PHOENIX — The cost of feeding the assorted horde of family and friends that show up on Thanksgiving is up a bit this year — but not much.
New figures from the Arizona Farm Bureau Federation put the cost of a typical dinner for 10 at $48.63. That's up $1.10 from a year earlier.
The difference is really less than that: Factor in a 1.5 percent inflation factor between 2012 and 2013 and the bottom line increase comes down to just 39 cents — or 4 cents for each person around the table.
If you're into organic, though, be prepared to shell out more.
The Farm Bureau's survey figures the same items will set you back $91 — $3.77 more than last year.
And even after discounting inflation, prices are still up by $2.47.
As always, the bird is not just the centerpiece of the meal but also the priciest item on the shopping list. Farm Bureau shoppers found the average 16-pound bird selling for $1.30 a pound, about a dime a pound more than last year.
Julie Murphree, the organization's public relations director, said the increase should come as no surprise.
“All meat prices, across the board, are up,” she said. And Murphree said it appears that trend should continue for the foreseeable future.
But careful shoppers can do much better, although there are some conditions.

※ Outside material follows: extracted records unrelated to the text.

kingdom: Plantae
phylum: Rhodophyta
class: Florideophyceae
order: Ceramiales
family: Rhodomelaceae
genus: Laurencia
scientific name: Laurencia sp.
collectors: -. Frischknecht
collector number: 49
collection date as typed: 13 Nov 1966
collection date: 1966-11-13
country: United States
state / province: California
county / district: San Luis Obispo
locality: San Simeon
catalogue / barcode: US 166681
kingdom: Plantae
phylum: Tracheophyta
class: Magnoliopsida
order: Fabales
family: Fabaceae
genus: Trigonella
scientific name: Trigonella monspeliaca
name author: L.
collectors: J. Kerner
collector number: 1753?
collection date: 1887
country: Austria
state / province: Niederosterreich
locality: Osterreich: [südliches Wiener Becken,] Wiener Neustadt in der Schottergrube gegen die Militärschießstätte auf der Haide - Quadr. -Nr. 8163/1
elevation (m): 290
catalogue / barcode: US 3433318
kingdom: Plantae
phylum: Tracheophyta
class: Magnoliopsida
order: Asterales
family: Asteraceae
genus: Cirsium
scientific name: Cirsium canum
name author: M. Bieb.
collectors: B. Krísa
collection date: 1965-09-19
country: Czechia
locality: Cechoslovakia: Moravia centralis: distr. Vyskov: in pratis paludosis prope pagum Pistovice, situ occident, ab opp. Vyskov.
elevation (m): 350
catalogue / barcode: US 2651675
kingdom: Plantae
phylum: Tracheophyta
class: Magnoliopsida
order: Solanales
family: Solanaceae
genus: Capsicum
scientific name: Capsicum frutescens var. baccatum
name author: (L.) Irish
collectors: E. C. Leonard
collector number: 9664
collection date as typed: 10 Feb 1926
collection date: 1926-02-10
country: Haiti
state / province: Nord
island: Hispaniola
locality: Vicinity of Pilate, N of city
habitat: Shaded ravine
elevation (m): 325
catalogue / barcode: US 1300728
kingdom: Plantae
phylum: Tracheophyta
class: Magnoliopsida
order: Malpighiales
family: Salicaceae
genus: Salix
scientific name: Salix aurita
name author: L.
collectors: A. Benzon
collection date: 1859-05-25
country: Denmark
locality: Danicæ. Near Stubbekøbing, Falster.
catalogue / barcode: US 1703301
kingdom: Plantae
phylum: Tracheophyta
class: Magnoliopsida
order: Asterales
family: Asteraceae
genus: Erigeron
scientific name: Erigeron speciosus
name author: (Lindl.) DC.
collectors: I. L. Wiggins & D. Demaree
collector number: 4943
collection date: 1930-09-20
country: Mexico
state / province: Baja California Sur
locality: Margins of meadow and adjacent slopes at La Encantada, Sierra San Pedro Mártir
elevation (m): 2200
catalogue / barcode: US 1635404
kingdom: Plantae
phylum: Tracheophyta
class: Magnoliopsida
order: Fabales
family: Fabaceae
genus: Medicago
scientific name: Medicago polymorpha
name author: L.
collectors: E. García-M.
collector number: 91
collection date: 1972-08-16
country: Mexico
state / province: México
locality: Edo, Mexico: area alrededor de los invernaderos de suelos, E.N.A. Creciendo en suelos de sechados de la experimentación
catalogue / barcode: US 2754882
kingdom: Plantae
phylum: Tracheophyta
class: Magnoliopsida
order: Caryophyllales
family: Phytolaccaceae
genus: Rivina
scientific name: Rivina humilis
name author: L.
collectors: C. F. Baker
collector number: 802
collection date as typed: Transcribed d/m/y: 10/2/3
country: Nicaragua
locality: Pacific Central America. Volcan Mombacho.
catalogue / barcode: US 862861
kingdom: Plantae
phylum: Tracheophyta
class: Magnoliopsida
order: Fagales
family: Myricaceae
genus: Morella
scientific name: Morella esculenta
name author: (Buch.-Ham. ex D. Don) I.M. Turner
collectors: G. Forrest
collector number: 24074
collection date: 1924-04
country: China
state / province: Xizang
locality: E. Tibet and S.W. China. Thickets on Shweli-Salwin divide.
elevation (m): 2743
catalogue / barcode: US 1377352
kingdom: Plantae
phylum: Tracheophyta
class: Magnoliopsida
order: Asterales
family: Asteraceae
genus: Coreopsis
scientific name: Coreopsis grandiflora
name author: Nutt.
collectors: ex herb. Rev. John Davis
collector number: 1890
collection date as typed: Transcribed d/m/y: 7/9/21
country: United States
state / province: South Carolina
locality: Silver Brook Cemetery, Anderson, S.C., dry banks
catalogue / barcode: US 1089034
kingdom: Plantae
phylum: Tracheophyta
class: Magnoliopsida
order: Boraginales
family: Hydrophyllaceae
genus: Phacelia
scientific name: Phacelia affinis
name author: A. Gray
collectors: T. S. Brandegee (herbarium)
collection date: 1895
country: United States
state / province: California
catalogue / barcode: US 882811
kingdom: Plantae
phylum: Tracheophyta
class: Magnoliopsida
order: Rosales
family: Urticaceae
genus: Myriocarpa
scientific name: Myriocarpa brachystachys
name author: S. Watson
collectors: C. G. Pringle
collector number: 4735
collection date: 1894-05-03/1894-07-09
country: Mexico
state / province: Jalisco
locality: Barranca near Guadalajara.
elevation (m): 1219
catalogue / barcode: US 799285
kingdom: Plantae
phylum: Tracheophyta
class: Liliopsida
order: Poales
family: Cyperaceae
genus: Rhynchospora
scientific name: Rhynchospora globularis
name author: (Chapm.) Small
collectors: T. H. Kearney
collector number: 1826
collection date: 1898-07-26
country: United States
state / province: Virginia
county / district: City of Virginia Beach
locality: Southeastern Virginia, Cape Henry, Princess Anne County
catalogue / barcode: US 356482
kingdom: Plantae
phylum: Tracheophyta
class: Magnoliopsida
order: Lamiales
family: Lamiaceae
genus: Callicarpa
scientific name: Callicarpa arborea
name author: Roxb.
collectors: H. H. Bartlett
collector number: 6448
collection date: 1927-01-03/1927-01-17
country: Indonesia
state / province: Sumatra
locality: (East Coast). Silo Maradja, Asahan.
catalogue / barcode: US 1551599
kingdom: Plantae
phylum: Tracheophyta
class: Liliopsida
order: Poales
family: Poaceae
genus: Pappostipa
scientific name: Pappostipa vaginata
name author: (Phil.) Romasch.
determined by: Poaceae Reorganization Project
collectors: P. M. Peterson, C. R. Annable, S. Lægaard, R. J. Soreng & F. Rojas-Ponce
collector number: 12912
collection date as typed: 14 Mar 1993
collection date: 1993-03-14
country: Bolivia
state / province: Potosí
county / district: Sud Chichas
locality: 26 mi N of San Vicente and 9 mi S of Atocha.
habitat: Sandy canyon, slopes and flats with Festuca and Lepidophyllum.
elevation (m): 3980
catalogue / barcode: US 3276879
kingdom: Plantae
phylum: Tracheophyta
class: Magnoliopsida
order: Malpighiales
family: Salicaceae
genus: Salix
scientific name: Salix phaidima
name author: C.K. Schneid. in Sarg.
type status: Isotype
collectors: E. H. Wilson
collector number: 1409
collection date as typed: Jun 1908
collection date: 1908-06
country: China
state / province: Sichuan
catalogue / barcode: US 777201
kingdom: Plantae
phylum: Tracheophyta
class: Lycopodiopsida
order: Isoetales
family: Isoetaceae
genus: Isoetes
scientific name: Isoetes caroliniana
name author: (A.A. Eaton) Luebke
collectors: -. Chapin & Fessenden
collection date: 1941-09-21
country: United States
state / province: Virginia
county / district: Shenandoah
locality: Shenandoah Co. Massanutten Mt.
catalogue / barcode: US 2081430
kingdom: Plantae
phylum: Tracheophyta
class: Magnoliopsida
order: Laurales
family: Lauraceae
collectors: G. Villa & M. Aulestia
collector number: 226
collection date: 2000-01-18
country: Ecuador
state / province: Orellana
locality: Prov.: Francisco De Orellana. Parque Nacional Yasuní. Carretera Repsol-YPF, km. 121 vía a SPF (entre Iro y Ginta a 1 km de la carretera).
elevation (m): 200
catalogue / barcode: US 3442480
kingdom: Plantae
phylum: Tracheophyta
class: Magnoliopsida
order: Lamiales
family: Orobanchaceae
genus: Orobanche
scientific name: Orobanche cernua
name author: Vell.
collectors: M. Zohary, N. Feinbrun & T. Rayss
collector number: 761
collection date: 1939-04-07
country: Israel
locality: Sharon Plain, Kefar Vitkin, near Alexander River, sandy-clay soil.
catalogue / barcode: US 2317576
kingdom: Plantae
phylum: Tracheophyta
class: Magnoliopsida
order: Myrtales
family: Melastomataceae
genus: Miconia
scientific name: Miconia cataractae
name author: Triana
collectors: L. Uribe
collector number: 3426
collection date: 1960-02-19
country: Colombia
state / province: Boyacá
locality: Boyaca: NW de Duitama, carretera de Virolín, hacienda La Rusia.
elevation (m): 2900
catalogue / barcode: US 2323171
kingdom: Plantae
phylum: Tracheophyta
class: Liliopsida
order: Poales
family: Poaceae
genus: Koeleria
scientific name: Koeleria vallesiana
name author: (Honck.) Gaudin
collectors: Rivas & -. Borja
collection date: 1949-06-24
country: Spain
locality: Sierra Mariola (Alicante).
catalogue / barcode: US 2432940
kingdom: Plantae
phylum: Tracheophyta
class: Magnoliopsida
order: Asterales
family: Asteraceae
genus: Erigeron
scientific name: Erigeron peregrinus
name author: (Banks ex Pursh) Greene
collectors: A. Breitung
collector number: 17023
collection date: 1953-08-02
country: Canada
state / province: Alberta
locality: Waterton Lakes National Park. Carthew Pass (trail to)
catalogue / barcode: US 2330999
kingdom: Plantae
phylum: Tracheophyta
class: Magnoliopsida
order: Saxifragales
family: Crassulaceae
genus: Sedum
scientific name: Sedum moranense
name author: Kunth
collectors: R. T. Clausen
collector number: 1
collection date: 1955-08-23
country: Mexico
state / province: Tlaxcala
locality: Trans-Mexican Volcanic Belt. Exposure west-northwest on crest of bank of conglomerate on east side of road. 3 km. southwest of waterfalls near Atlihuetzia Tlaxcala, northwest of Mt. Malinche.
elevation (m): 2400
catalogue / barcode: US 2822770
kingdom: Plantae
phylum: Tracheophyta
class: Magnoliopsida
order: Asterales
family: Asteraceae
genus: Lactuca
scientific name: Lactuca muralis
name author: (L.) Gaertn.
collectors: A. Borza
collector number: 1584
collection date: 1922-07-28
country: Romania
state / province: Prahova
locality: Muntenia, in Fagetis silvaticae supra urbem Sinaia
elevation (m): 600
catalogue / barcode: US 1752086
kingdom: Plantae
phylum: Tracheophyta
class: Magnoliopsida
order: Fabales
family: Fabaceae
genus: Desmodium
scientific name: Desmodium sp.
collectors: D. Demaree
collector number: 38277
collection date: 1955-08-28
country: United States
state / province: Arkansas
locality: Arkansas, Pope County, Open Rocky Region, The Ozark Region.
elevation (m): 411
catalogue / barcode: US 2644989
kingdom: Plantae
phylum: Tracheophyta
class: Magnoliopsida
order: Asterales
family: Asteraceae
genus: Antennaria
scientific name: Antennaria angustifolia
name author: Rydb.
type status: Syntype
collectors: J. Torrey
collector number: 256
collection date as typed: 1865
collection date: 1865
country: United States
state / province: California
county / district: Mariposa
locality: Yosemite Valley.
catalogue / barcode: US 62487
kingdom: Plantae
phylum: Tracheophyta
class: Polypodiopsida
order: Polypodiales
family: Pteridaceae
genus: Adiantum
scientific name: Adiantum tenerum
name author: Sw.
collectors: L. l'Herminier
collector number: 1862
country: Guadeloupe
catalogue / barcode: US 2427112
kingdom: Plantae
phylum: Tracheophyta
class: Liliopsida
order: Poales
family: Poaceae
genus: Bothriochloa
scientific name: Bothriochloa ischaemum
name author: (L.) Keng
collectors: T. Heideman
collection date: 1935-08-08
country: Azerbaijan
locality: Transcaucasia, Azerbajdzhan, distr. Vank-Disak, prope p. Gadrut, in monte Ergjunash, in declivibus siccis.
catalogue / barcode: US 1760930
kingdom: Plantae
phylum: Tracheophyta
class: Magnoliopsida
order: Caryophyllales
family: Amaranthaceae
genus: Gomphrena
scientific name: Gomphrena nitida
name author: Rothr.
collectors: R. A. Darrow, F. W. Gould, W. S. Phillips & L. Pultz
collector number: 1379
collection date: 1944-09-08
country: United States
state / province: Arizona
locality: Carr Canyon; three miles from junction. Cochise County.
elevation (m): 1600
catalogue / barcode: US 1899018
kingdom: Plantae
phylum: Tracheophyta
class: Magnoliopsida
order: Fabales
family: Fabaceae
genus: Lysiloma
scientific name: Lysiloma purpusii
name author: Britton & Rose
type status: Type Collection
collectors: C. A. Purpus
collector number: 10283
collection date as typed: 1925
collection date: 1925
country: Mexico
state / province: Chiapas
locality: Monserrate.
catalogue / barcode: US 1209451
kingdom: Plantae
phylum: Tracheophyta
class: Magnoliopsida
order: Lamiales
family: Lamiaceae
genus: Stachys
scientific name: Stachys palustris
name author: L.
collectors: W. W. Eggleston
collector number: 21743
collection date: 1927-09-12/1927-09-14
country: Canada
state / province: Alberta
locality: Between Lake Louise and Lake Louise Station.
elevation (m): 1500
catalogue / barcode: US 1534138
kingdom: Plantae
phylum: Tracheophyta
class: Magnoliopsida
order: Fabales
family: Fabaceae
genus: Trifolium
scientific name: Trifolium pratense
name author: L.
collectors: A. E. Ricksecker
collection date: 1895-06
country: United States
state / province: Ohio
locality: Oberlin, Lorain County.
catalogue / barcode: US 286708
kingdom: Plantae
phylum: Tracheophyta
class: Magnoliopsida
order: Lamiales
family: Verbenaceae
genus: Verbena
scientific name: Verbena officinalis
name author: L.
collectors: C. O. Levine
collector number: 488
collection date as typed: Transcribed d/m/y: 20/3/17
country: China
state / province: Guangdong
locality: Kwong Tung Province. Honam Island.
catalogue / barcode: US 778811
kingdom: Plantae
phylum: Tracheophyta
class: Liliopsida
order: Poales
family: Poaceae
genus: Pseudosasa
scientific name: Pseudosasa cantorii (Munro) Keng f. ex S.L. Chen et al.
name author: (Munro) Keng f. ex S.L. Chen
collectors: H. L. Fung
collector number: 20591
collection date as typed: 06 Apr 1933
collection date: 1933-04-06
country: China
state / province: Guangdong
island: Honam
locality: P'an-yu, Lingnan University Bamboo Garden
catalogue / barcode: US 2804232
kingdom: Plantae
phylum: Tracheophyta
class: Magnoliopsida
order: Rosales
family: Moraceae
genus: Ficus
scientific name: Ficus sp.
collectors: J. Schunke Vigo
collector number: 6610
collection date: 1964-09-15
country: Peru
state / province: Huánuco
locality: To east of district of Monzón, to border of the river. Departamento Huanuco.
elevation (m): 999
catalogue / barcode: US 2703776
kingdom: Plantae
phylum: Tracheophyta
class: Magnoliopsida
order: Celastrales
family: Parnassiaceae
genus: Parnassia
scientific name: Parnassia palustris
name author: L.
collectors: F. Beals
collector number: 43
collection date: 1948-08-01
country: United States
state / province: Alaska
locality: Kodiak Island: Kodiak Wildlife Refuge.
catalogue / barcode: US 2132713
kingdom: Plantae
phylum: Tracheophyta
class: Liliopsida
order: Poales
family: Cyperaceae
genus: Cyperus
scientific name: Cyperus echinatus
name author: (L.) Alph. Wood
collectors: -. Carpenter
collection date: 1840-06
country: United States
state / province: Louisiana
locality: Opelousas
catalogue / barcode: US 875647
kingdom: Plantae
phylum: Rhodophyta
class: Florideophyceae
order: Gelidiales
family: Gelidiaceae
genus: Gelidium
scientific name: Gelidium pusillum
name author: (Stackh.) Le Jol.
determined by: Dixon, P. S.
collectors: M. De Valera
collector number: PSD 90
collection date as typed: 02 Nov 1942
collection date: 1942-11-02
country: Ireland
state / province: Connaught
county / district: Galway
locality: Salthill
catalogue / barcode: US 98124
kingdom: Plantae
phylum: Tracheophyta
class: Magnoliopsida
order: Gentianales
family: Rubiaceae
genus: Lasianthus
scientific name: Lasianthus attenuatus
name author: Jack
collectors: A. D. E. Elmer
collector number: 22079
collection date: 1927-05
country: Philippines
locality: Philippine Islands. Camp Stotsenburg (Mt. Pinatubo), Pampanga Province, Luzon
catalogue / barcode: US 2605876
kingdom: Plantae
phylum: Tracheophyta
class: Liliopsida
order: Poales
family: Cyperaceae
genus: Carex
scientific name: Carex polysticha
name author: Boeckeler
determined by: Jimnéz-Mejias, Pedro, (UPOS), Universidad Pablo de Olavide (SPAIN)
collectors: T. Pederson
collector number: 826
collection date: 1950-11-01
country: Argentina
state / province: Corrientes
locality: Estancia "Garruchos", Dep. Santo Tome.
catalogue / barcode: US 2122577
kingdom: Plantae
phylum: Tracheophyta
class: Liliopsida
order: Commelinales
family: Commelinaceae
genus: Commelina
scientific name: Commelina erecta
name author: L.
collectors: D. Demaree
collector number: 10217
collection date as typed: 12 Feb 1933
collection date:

The annual survey is based on what Farm Bureau shoppers find in the stores. That's before any coupons — and before any special savings offered to holders of a supermarket's affinity card.
Several stores already are offering free 16-pound turkeys to shoppers, but that is contingent on buying $100 worth of other items in the same shopping trip.
The year-over-year price changes for other items for dinner are all over the board and fall into no particular pattern.
For example, milk is virtually the same price it was last year. But that half pint of whipping cream is now selling for $2.28, a whopping 30 percent increase over 2012 prices.
Sweet potatoes are more expensive, but you can get a package frozen peas for 20 percent less this year than last year.
Murphree said the Farm Bureau continues to see an increase in sales of products labeled organic, in the neighborhood of 8 to 9 percent a year, far faster than population growth.
Still, it's not like Arizonans are rushing to put more organic items on the table.
“It's still such a small percentage of the ag market,” Murphree said.
“But it's significant,” she continued. “And we are all celebrating it because whenever you have a segment that has a lot of growth, its healthy overall for the entire industry.”
Murphree also pointed out that the total tab for Arizona shoppers is less than the national average.
“We always like to make that comparison,” she said. “Sometimes we're ahead of them.”
She said that while the final tab for a single meal may seem like a lot, shoppers should put that into perspective: The final price is $4.86 per person.